● **PAGE EXTRACT**:
Your calculation doesn't reproduce the p-value correctly because by default logistf uses Firth's penalized maximum likelihood to fit the logistic regression and the penalty is a function of the predictors. In effect, the full model and the reduced model are penalized differently.
The penalized likelihood is:
$$
\begin{aligned}
\log L^*(\beta) = \log L(\beta) + \frac{1}{2}\log\det I(\beta)
\end{aligned}
$$
where $I(\beta)$ is the Fisher information matrix. (The second term — the penalty — is the term which @Mark points out in a comment.)
The coefficients $\beta$ are estimated iteratively and, given the current value for the probabilities of success $\widehat{p}$, the information matrix is calculated as:
$$
\begin{aligned}
I(\widehat{\beta}) = X^\top\operatorname{diag}\left\{\widehat{p}(1-\widehat{p}\right\}X
\end{aligned}
$$
Note that the penalty is a function of the fitted probabilities $\widehat{p}$ as well as the model matrix $X$. So when you drop a predictor, you change the penalty term as well.

● **SUPPLIED ENTRIES**:
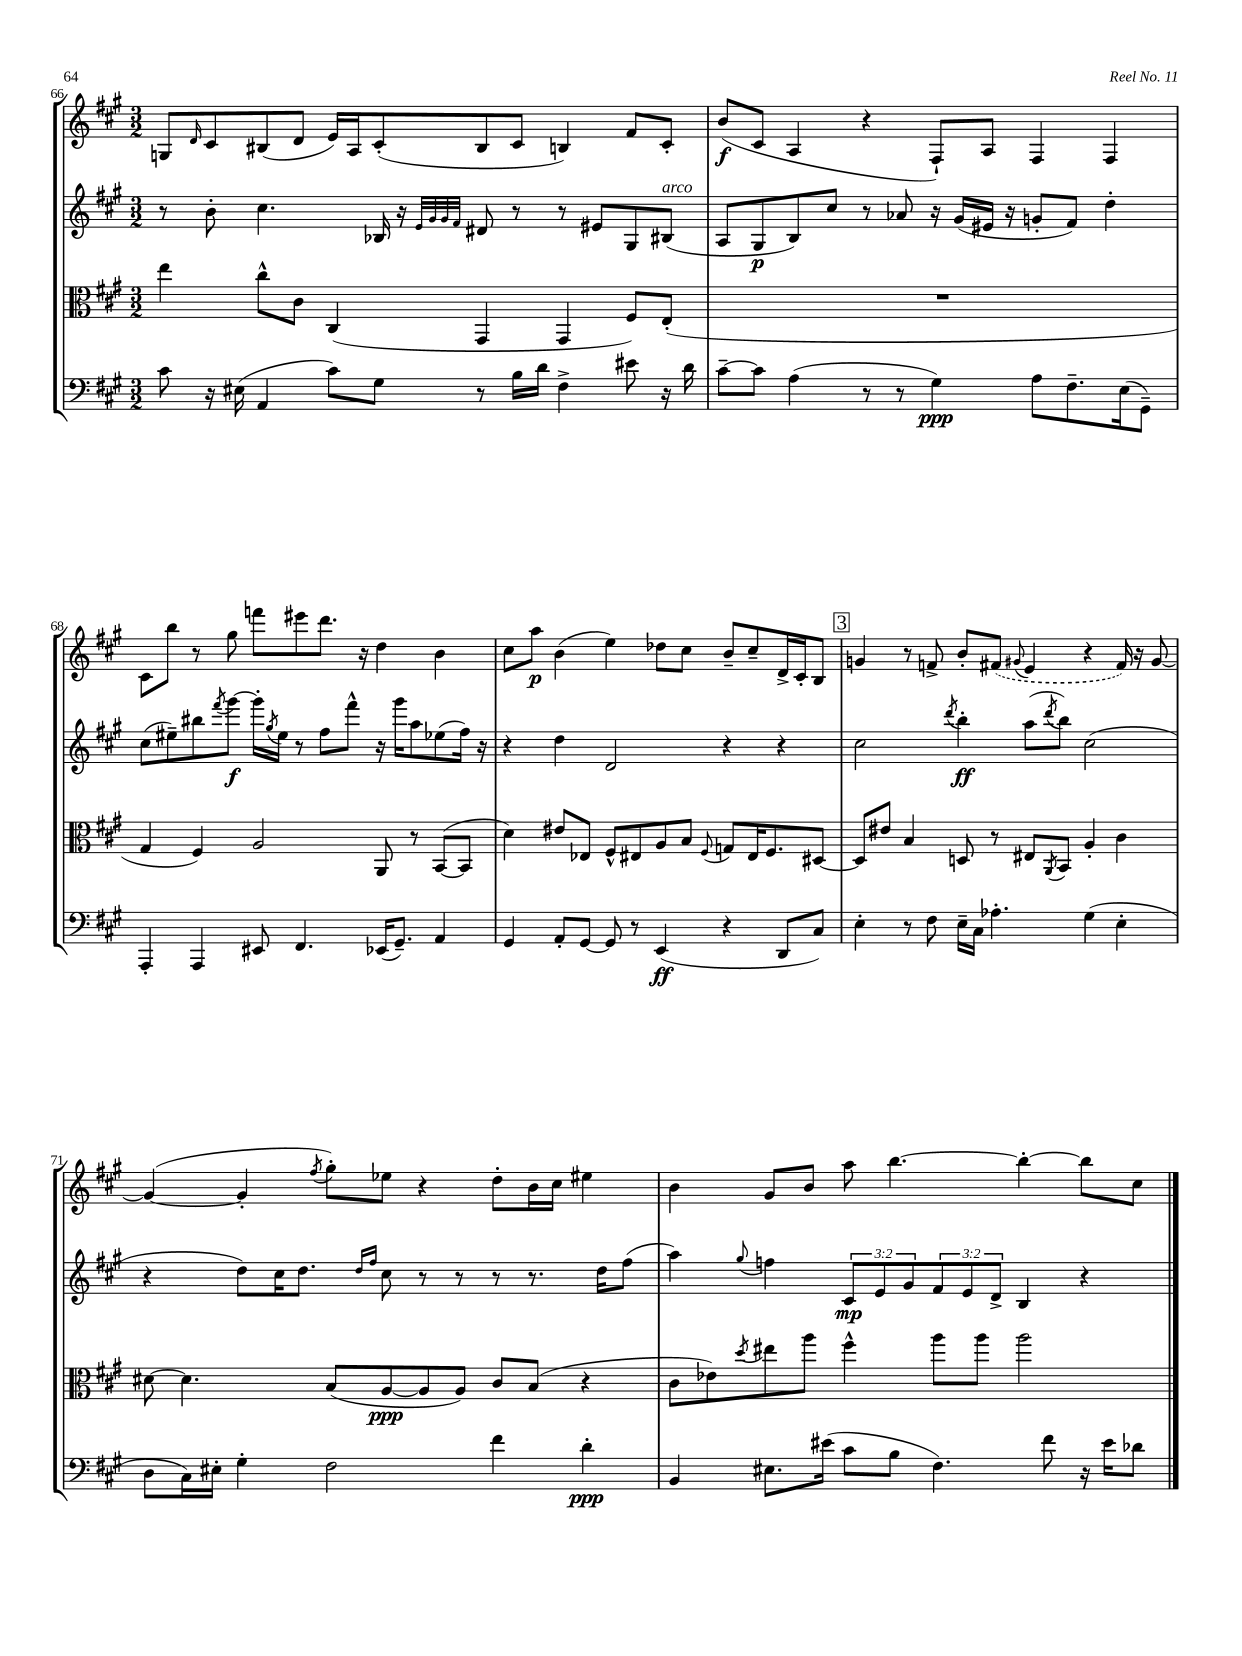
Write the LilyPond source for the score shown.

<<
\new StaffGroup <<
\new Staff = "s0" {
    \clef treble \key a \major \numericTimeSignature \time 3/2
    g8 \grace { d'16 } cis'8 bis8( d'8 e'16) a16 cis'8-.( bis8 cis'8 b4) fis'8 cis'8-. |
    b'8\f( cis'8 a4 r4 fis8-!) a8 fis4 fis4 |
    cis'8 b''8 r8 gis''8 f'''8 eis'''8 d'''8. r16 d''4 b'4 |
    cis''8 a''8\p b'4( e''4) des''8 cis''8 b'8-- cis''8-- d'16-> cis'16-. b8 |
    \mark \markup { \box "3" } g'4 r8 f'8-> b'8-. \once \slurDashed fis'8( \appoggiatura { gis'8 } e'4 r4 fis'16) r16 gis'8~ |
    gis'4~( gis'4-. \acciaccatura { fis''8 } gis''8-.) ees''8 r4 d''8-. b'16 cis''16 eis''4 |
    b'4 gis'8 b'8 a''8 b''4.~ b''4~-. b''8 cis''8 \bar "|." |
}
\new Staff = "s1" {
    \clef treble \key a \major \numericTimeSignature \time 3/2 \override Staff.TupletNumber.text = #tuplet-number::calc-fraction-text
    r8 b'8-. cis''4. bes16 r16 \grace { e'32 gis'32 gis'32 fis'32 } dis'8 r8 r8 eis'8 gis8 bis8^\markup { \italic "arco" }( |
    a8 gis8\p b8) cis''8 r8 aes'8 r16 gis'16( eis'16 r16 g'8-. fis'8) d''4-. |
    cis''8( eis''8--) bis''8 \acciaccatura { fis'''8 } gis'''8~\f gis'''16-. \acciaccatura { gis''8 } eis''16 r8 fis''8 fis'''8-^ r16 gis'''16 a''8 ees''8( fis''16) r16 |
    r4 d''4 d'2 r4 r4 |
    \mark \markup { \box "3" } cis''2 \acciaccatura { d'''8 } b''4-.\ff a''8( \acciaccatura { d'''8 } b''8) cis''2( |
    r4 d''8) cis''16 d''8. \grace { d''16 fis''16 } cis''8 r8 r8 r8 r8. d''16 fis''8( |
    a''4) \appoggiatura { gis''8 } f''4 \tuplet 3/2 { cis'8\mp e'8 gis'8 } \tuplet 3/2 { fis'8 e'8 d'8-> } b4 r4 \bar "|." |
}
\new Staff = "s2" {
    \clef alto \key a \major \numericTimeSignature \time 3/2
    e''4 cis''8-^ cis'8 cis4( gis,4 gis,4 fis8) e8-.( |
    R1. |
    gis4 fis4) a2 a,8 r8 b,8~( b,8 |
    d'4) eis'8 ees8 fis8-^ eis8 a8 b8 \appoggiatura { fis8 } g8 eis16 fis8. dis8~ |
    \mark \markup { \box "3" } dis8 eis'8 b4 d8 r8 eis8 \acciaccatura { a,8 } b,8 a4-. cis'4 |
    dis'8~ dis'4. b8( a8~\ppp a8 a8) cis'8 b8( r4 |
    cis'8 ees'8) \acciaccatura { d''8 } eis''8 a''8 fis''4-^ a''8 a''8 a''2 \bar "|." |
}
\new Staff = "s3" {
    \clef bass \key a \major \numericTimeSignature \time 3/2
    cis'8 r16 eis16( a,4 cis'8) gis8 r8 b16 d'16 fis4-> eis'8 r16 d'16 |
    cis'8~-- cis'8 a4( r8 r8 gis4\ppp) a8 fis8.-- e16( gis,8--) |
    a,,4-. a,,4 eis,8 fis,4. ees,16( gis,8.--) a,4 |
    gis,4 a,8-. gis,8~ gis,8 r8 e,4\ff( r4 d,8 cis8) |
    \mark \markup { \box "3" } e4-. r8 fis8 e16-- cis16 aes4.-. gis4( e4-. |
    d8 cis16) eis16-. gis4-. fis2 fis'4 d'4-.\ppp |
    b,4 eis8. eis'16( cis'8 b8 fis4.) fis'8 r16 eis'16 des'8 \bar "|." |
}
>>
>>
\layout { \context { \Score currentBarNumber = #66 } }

● **TASK STATEMENT**: Summarize the passage on Firth's penalized likelihood in two sentences. The entries are drawn from a separate source.

● **SOLVED EXERCISE**: The calculation doesn't reproduce the p-value because logistf by default fits the logistic regression with Firth's penalized maximum likelihood, whose penalty is a function of the predictors, so the full and reduced models are penalized differently. The penalty is half the log determinant of the Fisher information matrix, which depends on both the fitted probabilities and the model matrix X, so dropping a predictor also changes the penalty term.